PACIENTE: ATTAQUE 77 – “TRIANGULO DE FUERZA. EL ÁLBUM” (SONY 2019)

HISTORIA CLÍNICA: Cuando a comienzos de 2009 Ciro Pertusi decidió dejar Attaque 77 tras más de dos décadas al frente, el cimbronazo interno también se hizo sentir puertas afuera de la banda. Luego de un disco que no tuvo la repercusión esperada (“Estallar” de 2009), el desde entonces trío estuvo buscando un camino definitivo a seguir, luego de pasar por los shows temáticos de versiones, el formato desenchufado y la etapa autocelebratoria (con el festejo por los 25 años de “El Cielo Puede Esperar”con la presencia de Ciro como punto cúlmine).

Es lógico entonces que “Triángulo De Fuerza”, el duodécimo trabajo de estudio del tándem actualmente conformado por MartinezDe Cecco y Scaglione, tenga como objetivo (ya desde su título) demostrar que la banda finalmente logró afianzarse en términos de alineación, dejando atrás cualquier tipo de presión externa en cuanto a expectativas a cumplir.

Este primer disco de estudio en diez años, también puede ser visto como muestra de un predeterminado triangulo estilístico.
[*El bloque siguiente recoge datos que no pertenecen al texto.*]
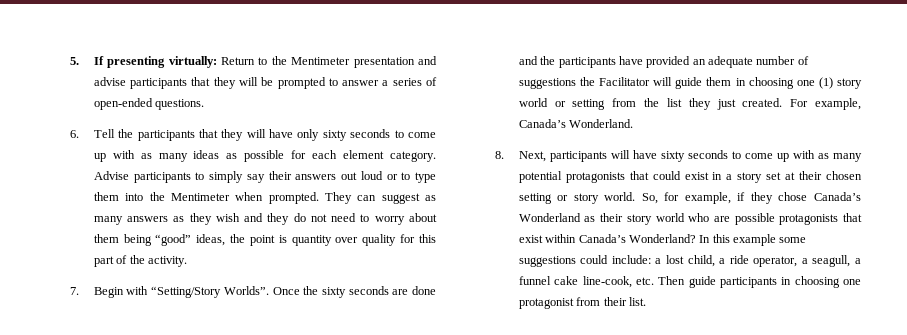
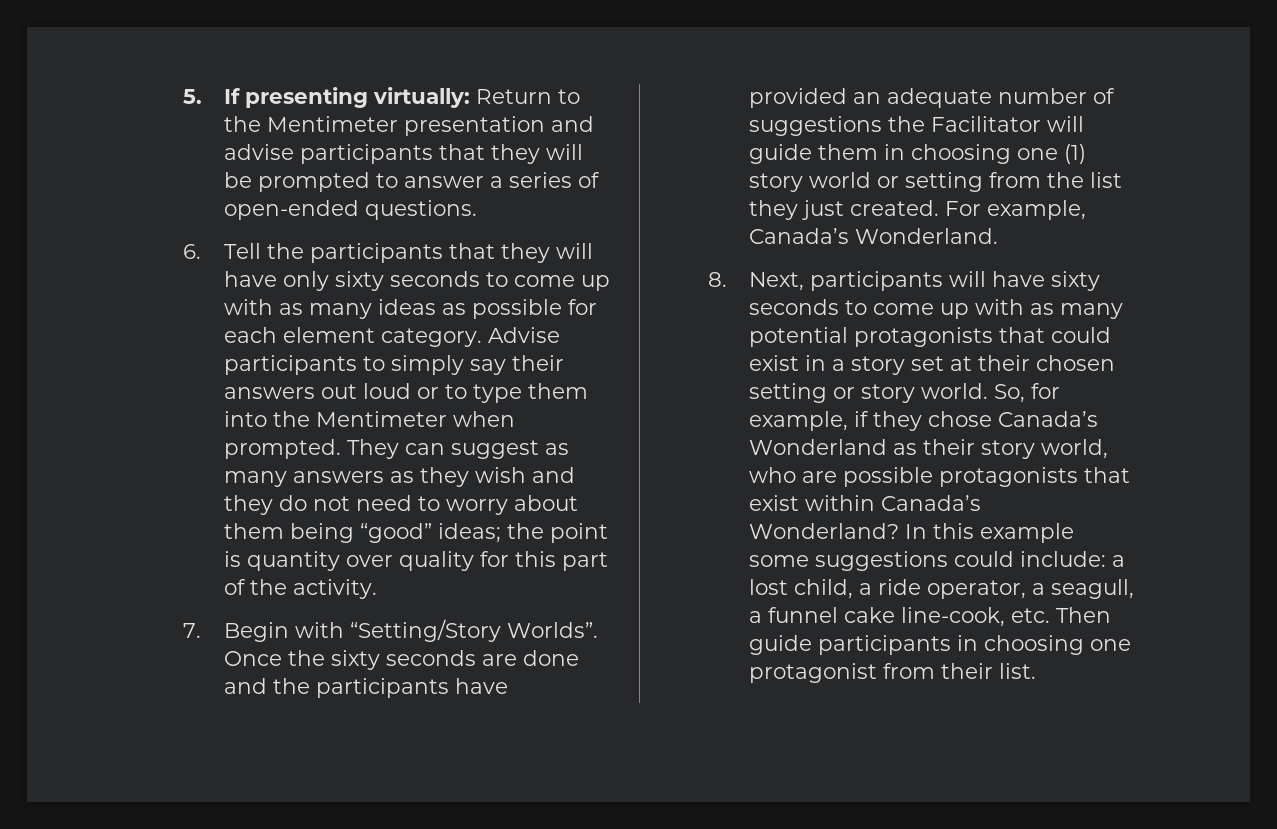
[196,234,226,246] ideas, -> [438,523,502,543] ideas;
[655,213,685,222] world -> [1041,439,1109,459] world,

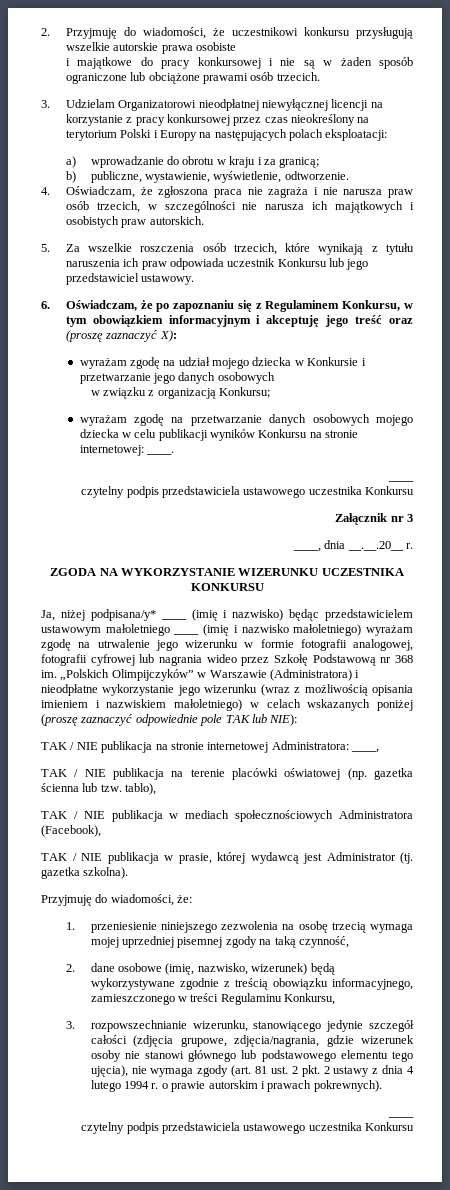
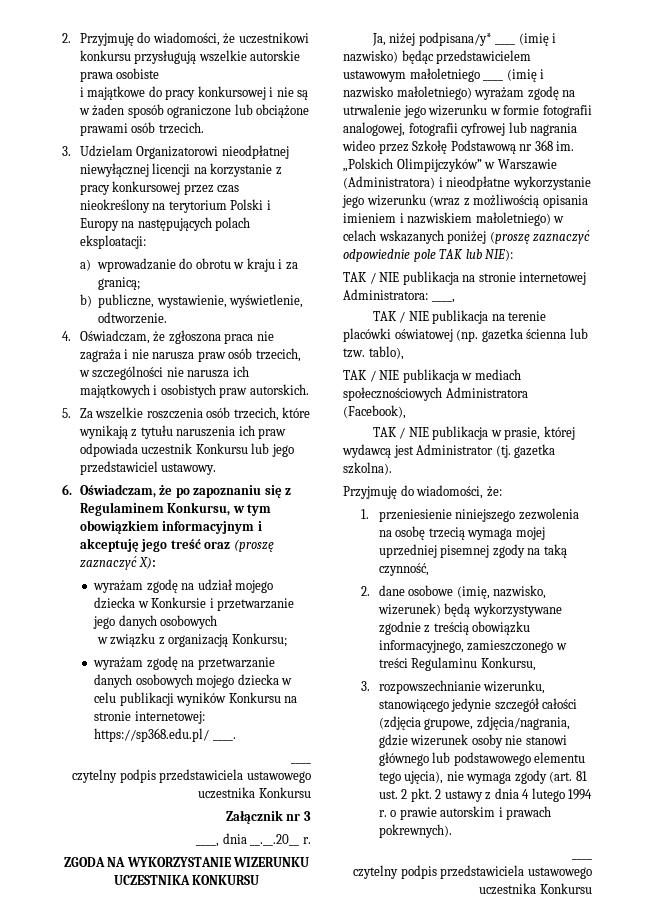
(144, 450) none -> [94,728,210,742] https://sp368.edu.pl/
Ya que por un lado se mantienen las raíces punk con fuerza, melodías y letras contestatarias como estandarte, a lo que se le suma la raigambre cancionera que la banda demuestra desde el fundacional “Antihumano” (2003), además de un renovado énfasis en la fusión del rock más crudo con ritmos telúricos

Dentro del primer vector encontramos al tema apertura “Como Salvajes”, con un riff a lo Motorhead, pero con mucha melodía y una producción prolija. El mismo camino siguen “Lobotomizado”, que hará las delicias de los seguidores más ortodoxos debido a la presencia de Campino de Die Toten Hosen, y “A Cielo Abierto”,  donde el punk melódico se da la mano con la crítica social enmarcada en la frase:“¿Qué hiciste cuando Menem privatizó los bienes?”

La veta cancionera, con  “Huérfanos” a la cabeza, lleva las cosas al terreno pop punk de “Karmagedon” (2007), demostrando un espíritu FM (¿o ya deberíamos decir playlist de Spotify?) que se hace presente en la balada “Una Canción”; en “María” (uno de eso medios tiempos  descriptivos que tan bien le salen a Mariano)y en las beatleras “Por Una Vez” y “Última Generación”, donde el guitarrista muestra su corazoncito harrisoniano.

Pero es el costado experimental el que deja en claro el espíritu de Attaque para esta nueva etapa a través de momentos como la sorprendente “Canto Eterno”, que profundiza la búsqueda de raíces autóctonas con la participación de Vitillo Ábalos y Peteco Carabajal (plantándolos en terrenos ya testeados por Divididos); “Babel” que retoma la fórmula del reggae/punk de temas como “Tres Pájaros Negros”; y sobre todo con “Sin Tierra”, que arranca con una estructura de country-folk que deriva en un talking blues con arreglos de vientos y contenido social, a través de una lírica referente al  movimiento campesino de Santiago del Estero y Formosa.

DIAGNÓSTICO: En este nuevo trabajo Attaque demuestra que finalmente se decidió a ser Attaque. Y por más que la fuerza a la que hace referencia el título venga más por el lado simbólico/artístico que por el sonoro, lo importante es que tras una década donde era difícil encontrar el rumbo, el horizonte se deja ver bastante más claro.